Accreditors are reading clinical records and asking why three different primary counselors signed the same patient’s notes in 60 days. Surveyors used to ask that rhetorically. They do not now.

The operators winning right now have done unglamorous things. They invested in a real manager training curriculum. They rewrote the employee handbook so it matched their PTO practice. They built succession planning into their clinical leadership pipeline so a single resignation does not trigger a staffing-ratio crisis. They pay attention to exit interviews and they actually change something based on what they hear.

The Behavioral Health Workforce Shortage Is an HR Problem, Not Just a Hiring Problem — Retention is a compliance strategy now

What to Do Before the Next Survey, Audit, or Resignation

If you run a behavioral health organization and you are reading this between back-to-back interviews, here is the short list.

  1. Pull your 90-day and 12-month retention numbers by program and by manager. If one supervisor’s team turns over twice as fast as another’s, you have a manager problem, not a market problem.
  2. Audit your job postings for pay transparency compliance in every state where you employ or recruit. Washington’s Department of Labor and Industries can issue a citation for statutory damages equal to actual damages or $5,000, whichever is greater, plus interest and attorney’s fees.
  3. Reconfirm exempt vs non-exempt classifications for every clinical and case management role. Document the analysis against the duties test, since the salary threshold is back to $35,568 per year.
  4. Check your I-9s and E-Verify records. ICE worksite enforcement increased meaningfully in 2025, and behavioral health is not exempt.
  5. Look at your 1099 roster. If a clinician works only for you, follows your schedule, and uses your EMR, that person is probably not a contractor.

The workforce shortage is real. Most of what is killing your staffing plan is fixable, and most of it lives inside your own HR function. If you want to walk through any of this, my team and I are usually at NAATP and Moments of Change. Find us.

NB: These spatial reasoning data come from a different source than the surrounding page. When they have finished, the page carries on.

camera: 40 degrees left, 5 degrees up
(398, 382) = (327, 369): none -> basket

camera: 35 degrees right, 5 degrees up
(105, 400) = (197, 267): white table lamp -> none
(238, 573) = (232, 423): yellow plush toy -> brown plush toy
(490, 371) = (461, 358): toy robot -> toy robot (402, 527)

Frequently asked questions

How is the behavioral health workforce shortage an HR problem and not just a hiring problem?

HRSA projects shortages of 87,630 addiction counselor FTEs and 69,610 mental health counselor FTEs by 2036, but my team’s audits show most operators bleed clinicians inside the first year because of weak onboarding, untrained supervisors, misaligned PTO and handbook language, and misclassified case manager roles. The hiring funnel is rarely the actual problem. Retention is.

What staffing-related enforcement should behavioral health operators expect in 2026?

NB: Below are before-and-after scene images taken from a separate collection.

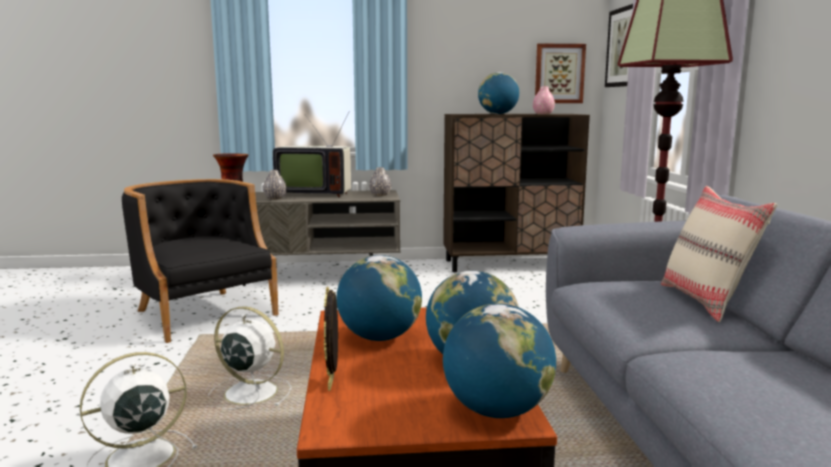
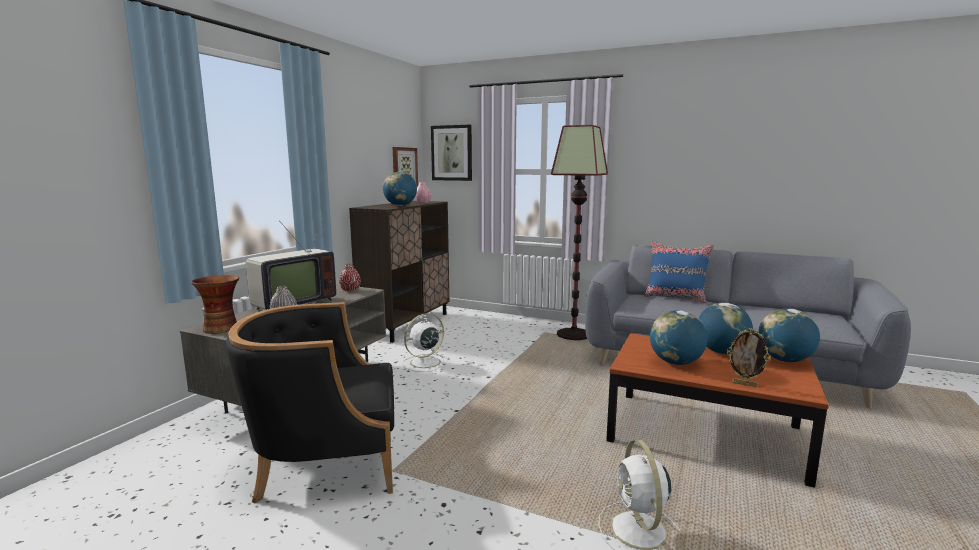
camera: 60 degrees left, 0 degrees up
(249, 392) = (553, 465): white fan -> white fan (424, 363)
(380, 195) = (350, 290): grey vase -> red vase
(706, 301) = (676, 297): beige pillow -> blue pillow

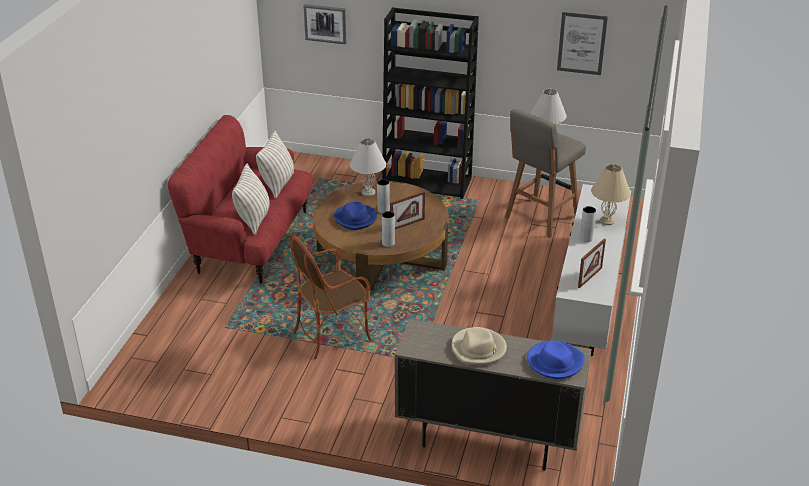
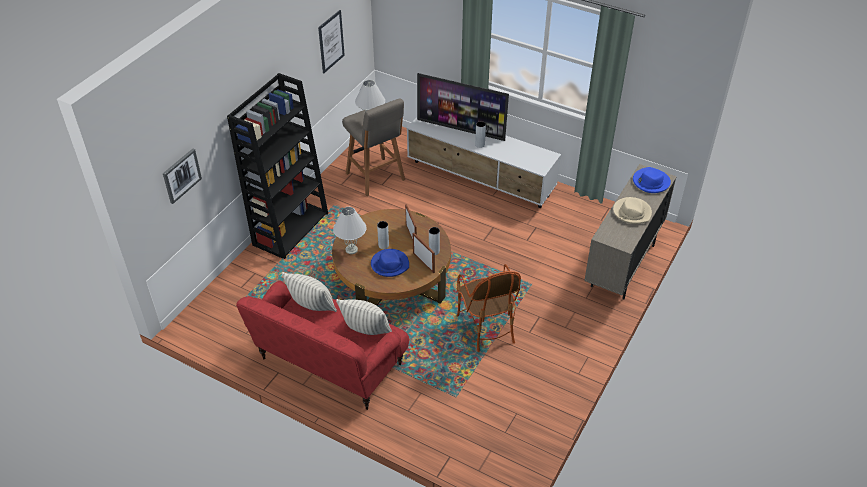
camera: 75 degrees left, 10 degrees up
(590, 277) = (527, 155): picture frame -> picture frame (423, 263)
(607, 221) = (461, 129): beige table lamp -> television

OASAS in New York issues citations under Part 820 when residential programs cannot document adequate clinical supervision tied to vacancies, requiring at least two staff per overnight shift with one clinical. Florida AHCA and DCF can fine providers up to $5,000 per day plus pursue Medicaid exclusion under Chapter 397 and Rule 65D-30, and AHCA is amending Rule 59A-3.278 to tighten personnel qualifications further. CMS and DOJ continue to scrutinize 1099 misclassification and incident-to supervision attestation.

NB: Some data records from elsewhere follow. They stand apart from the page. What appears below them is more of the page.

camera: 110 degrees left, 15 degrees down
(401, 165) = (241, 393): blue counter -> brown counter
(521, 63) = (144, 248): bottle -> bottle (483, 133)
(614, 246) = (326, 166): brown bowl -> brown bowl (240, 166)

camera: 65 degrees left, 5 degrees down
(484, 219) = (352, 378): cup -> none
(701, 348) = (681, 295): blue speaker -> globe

What is the current FLSA salary threshold for exempt employees after the 2024 overtime rule was vacated?

On November 15, 2024, the U.S. District Court for the Eastern District of Texas vacated the DOL’s 2024 overtime rule nationwide. The minimum salary threshold reverted to $684 per week, or $35,568 per year, and the highly compensated employee threshold reverted to $107,432 per year. Behavioral health operators who raised salaries in July 2024 should review their duties-test analysis before making any rollback decisions.

Which states require posted pay ranges in job ads as of 2026?

Pay range disclosure is required by Colorado, Washington, Illinois (effective January 1, 2025), Maryland (October 1, 2024), Minnesota (January 1, 2025), Hawaii, Nevada, Connecticut, Rhode Island, Vermont (July 1, 2025), Massachusetts (October 29, 2025), and Washington, D.C., among others. Colorado violations alone carry fines of $500 to $10,000 each, and Washington allows statutory damages of $5,000 or actual damages, whichever is greater, plus attorney’s fees.